Back to the Mainland


I bid farewell to my hotel sisters and hope to return after the monsoon season; I also say goodbye to Om, who insists I come stay at his parent’s place next time I visit. Apparently his mother is super kind and loves guests.

Sticky rice, sticky rice, I enjoy. Financial anorexia.

I hop in the last seat of a white minivan, which travels on two separate barges and then a long road back to Krabi town. The ride is not nearly as scenic as the catamaran ride but is the more economical alternative. I snuggle next to a Korean boy who snoozes the entire three hour ride back to Krabi.  There is an amorous couple from Barcelona in the seats in front of me and I translate the directions from the Thai driver to my only Spanish speaking compatriots. It was fun to use my limited skills in such a tongue, an experience I thoroughly enjoyed during my days working in a NYC restaurant with the majority of men behind the scenes (although those words were undoubtedly less polite). We all jump out at the large black crab statue near one of the night markets beginning to awaken at the seaside, the ladies eagerly setting up carts of noodles, red and green curries, fruit and chocolate rotis, Singha, and shakes.

I return to fetch my backpack first, the contents and yoga mat all at peace. There are no rooms available at the same hostel so I leave by big bag again (for a short moment) to search for a room, which I do, but not as cheap as desired. Afternoon arrival in towns is never good for budget accommodation acquisition.

Travel tricks have become second nature, the most important skill indisputably is PATIENCE with a capital P. One must throw away one’s watch, remove any conceptions of time, and be with the flow of nature. A true New Yorker may be a bit uneasy of such a way of life where one must let go of all reigns of control.  Trains and buses schedules are bonk, reservations online for hostel beds more often impractical, and it is always more polite to allow fellow guests to begin eating before all plates arrive for the staging of dishes an impromptu show. And eat on the street and never in the restaurants. The food is constantly more authentic, delicious, and cheap. The stands offer 5-8 dishes all with native ingredients and are prepared with love. The cafes try to recreate Western stuff in addition to the traditional plates and one is simply paying for ambiance (which clearly depends on how one defines such a concept) and liquor licensing.

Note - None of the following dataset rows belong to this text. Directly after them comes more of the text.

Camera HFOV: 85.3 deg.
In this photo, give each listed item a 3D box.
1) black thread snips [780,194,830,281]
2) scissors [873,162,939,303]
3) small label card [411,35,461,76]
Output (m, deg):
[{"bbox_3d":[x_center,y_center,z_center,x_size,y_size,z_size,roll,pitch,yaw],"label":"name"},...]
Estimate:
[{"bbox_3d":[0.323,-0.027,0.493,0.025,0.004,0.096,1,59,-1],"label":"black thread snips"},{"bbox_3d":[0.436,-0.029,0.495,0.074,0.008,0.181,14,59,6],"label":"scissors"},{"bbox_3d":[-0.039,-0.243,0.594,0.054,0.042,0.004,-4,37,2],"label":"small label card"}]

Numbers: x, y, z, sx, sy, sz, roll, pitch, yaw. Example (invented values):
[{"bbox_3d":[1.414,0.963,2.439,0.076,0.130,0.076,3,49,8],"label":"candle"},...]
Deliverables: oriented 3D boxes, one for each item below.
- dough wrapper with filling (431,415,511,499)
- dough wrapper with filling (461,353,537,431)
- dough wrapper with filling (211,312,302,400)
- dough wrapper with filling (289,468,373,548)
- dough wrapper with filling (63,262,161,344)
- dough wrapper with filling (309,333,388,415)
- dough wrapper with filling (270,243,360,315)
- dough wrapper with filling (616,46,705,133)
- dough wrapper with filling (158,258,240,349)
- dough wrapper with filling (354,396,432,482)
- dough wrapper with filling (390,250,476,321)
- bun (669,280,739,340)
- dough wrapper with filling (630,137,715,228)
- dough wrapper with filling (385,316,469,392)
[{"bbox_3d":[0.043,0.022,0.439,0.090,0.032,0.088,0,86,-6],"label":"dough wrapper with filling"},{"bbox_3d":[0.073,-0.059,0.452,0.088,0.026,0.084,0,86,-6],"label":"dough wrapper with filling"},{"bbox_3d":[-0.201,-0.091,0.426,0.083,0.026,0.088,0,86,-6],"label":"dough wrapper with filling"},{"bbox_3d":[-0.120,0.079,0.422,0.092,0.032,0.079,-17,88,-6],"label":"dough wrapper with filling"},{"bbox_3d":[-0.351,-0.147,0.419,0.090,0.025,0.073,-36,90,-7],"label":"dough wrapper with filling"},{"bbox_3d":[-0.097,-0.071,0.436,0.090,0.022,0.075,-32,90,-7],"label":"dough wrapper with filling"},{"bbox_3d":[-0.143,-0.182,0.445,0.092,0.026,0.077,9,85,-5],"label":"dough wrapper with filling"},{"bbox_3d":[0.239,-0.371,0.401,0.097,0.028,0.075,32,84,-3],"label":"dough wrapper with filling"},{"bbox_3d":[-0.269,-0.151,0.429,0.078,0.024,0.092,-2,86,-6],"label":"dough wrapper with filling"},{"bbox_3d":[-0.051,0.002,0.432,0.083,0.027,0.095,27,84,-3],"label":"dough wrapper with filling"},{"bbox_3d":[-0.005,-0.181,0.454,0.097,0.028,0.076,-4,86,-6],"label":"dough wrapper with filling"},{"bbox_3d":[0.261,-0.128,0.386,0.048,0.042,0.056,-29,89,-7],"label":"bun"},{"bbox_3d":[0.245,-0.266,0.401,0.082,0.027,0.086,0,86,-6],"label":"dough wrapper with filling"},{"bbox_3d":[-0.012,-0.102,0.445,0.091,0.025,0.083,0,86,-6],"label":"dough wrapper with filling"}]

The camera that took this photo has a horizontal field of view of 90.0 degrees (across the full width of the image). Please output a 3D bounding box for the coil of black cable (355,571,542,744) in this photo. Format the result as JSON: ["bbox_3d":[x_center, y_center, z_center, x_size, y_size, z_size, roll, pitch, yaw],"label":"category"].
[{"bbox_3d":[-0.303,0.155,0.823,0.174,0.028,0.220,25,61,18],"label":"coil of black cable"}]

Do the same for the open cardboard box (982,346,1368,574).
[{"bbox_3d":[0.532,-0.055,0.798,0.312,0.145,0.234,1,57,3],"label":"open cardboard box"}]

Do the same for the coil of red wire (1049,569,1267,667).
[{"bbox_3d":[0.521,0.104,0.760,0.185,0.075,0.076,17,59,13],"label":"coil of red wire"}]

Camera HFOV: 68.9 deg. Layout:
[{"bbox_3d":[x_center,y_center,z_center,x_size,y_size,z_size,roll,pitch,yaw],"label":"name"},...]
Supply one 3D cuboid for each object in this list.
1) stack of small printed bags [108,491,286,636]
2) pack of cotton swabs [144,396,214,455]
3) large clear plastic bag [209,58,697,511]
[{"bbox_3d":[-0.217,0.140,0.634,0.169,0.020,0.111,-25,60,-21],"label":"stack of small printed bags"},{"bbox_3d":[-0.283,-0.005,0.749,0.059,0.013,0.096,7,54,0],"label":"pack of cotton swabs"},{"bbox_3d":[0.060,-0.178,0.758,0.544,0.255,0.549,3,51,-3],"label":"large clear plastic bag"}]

I mean, truthfully, how possible is it to do Thai, Chinese, Indian, pizza, pasta, pancakes, smoothies, and steak well? Go to the hawker cart. One last dining tip…be mindful of the manners of the land. In Brazil use a fork and knife, a spoon and fork in Thailand, chopsticks and a small soup ladle in Laos, ones hands in India, and all of the above in Malaysia. It is all too fun! Locals assisting with reading maps? No bueno. The translation of street names is frequently wrong, the reading of English a challenge. Best that one learn the resident language, a courteous gesture well appreciated (study the basic phrases and one will win sincere smiles). Ah, yes. Smiles. Smiling is the universal expression of kindness. Give your neighbors random smiles, do the same when in foreign lands, smile at yourself for being awesome.

So I will leave for Penang Malaysia tomorrow morning, my time in Thailand finished for now. Penang is a stop en route to Bali for I have a flight from Kuala Lumpur to Bali on March 20th. My intention is set to attend the Bali Yoga, Music, and Spirit Festival the last weekend of March.

Universe, I request assistance in making this dream become a reality. Any support, financial or otherwise, is appreciated with the utmost gratitude. Love and light to all.